Operation-related complications occurred in two cases. Both patients received the operation during the early stage after symptom onset, and the complications might have resulted from prolonged intraoperative exposure of the cerebral cortex, or blood pressure control. In other patients with similar symptoms, but who received the operations at least 4 weeks after the onset of symptoms, operation-related complications were not observed. Thus, we suggest conservative therapy for moyamoya disease in the short-term after onset, and surgical intervention can be performed when the neurological condition is stable, preferentially at least 4 weeks after the symptom onset. But further evaluation is needed to determine the appropriate time for the operation. Postoperative seizure after craniotomy is a well-known clinical presentation.
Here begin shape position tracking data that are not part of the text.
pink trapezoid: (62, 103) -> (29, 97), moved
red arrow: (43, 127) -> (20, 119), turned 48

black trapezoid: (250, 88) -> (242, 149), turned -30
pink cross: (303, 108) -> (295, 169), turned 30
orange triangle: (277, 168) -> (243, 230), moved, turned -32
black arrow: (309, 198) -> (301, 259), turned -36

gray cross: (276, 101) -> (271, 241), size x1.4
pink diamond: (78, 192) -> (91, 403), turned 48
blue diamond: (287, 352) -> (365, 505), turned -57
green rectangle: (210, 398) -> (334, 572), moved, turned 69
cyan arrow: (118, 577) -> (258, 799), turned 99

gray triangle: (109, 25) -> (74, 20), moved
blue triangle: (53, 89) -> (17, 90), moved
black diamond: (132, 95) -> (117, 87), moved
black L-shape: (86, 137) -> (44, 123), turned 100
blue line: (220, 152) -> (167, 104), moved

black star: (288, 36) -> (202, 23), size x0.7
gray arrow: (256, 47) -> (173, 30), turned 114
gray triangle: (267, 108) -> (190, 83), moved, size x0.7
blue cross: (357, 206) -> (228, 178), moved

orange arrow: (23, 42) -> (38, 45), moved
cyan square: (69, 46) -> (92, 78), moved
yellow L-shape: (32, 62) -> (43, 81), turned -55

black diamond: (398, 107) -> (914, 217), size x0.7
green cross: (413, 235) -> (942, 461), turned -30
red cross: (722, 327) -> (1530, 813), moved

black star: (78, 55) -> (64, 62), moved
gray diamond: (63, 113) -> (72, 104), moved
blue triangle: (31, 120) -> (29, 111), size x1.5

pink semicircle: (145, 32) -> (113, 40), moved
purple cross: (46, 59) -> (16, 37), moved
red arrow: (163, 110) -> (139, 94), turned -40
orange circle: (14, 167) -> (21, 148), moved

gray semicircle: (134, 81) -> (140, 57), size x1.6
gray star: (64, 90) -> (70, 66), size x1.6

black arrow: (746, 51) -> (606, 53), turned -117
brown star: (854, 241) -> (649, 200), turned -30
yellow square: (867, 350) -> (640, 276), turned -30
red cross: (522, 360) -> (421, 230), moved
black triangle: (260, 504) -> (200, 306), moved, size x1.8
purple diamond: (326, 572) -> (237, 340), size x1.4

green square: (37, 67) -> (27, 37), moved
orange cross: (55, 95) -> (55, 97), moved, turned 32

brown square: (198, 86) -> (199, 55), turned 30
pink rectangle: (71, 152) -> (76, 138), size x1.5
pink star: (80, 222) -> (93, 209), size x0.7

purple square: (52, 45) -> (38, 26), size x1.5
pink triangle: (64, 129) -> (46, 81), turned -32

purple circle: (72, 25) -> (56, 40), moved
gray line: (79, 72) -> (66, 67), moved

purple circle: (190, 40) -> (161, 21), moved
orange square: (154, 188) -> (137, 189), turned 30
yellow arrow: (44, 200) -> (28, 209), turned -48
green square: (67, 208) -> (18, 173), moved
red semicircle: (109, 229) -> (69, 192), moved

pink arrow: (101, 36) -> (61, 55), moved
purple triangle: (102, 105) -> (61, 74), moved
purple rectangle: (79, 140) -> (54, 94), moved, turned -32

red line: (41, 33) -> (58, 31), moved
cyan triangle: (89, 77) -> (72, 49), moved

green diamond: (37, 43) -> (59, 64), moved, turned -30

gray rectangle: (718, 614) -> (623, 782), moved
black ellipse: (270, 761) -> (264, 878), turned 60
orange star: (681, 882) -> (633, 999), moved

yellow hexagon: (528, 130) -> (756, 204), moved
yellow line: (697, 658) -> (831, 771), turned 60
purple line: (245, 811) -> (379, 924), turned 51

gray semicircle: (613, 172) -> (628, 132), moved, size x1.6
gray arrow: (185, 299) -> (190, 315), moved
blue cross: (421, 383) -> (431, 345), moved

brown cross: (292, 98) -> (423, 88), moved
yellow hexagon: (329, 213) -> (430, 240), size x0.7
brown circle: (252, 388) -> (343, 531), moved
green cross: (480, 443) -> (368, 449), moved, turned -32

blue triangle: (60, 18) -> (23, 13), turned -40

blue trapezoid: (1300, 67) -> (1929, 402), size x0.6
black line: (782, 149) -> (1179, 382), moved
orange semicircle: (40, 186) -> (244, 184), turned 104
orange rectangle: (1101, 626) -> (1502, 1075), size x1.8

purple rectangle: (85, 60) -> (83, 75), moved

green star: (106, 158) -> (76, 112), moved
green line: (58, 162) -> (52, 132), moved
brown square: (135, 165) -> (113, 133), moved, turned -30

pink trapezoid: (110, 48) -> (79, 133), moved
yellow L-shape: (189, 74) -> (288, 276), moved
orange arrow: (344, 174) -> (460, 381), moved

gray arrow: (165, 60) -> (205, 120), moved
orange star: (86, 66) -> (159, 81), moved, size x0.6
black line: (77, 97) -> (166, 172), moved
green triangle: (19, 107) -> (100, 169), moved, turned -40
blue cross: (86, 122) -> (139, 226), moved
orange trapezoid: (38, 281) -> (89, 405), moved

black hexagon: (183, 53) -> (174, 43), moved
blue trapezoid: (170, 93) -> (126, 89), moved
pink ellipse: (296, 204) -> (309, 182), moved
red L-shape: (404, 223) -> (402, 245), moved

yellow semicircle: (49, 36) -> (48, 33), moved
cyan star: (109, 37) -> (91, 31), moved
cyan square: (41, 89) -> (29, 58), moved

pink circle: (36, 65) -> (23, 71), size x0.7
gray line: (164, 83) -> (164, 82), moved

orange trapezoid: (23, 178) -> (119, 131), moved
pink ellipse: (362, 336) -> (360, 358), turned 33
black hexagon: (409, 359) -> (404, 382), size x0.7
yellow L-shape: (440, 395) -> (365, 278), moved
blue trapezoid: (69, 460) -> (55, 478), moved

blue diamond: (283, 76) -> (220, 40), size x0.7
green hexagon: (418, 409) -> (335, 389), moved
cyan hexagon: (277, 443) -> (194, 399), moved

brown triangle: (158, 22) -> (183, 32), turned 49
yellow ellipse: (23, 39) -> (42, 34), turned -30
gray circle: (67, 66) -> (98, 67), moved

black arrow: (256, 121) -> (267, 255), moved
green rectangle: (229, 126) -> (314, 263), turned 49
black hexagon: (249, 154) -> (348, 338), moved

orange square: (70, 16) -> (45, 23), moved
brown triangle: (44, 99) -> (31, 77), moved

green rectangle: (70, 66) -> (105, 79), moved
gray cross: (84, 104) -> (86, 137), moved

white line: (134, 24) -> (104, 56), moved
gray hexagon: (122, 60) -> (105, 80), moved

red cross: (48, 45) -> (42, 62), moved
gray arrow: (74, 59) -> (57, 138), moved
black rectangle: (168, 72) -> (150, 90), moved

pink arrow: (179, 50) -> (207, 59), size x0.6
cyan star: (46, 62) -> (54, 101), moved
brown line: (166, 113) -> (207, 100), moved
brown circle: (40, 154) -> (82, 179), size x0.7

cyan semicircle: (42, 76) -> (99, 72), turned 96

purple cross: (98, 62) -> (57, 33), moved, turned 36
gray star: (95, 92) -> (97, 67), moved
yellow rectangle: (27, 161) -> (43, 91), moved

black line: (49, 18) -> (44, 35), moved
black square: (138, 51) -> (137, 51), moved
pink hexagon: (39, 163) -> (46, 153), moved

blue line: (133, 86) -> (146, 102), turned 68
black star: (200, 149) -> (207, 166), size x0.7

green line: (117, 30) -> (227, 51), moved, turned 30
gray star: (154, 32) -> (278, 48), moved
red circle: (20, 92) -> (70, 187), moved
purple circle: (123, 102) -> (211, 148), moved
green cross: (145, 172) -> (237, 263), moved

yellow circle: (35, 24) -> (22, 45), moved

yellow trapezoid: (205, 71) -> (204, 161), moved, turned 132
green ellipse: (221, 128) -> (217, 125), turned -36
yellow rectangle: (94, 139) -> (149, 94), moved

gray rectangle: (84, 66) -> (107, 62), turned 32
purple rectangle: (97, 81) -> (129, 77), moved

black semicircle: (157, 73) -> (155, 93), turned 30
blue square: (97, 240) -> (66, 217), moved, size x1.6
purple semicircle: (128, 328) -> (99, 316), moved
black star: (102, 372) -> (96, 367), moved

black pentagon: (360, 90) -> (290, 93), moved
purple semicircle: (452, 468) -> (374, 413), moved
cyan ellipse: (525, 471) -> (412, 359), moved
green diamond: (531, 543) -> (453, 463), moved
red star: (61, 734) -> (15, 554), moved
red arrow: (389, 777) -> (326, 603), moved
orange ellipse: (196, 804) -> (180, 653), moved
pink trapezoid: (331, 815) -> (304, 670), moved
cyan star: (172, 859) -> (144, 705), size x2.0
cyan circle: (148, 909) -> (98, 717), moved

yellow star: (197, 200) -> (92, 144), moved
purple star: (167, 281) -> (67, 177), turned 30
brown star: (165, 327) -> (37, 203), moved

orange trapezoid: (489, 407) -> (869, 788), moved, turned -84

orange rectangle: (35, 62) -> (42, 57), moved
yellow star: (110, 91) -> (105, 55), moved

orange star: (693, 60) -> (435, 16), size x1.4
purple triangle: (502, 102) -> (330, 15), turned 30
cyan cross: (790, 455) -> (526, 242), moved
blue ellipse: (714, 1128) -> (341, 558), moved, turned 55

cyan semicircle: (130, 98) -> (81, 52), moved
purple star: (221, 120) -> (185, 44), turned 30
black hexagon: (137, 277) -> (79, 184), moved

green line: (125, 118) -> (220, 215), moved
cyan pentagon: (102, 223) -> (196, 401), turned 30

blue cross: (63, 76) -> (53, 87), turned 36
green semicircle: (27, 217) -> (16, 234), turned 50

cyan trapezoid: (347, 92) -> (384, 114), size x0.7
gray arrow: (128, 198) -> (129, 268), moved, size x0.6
However, seizure after revascularization for treating moyamoya disease has rarely been discussed. Currently, there are just a few articles about seizure after revascularization. And the reported incidence of postoperative seizure is 6.0%-18.9%.29,30 In our series, there were five patients who suffered from seizures, including 1 patient who had seizures immediately after surgery and 4 patients who had seizures 1–3 days after surgery. All seizures were well controlled with routine perioperative antiepileptic medication within 3 weeks. In our study, the overall incidence of postoperative seizure was 4.1% (5/122 hemispheres), which is lower than what other authors have described. According to the literature obtained so far,29,30 selecting frontal branches of the MCA as a recipient for STA-MCA bypass contributes significantly to the development of postoperative seizures. We seldom used the frontal branches of the MCA as the recipient artery, which might be the reason that the overall incidence of postoperative seizure was lower than other authors reported.
In conclusion, this study showed that the superficial temporal artery-middle cerebral artery bypass combined with EDMS can achieve good therapeutic effect in the treatment of moyamoya disease.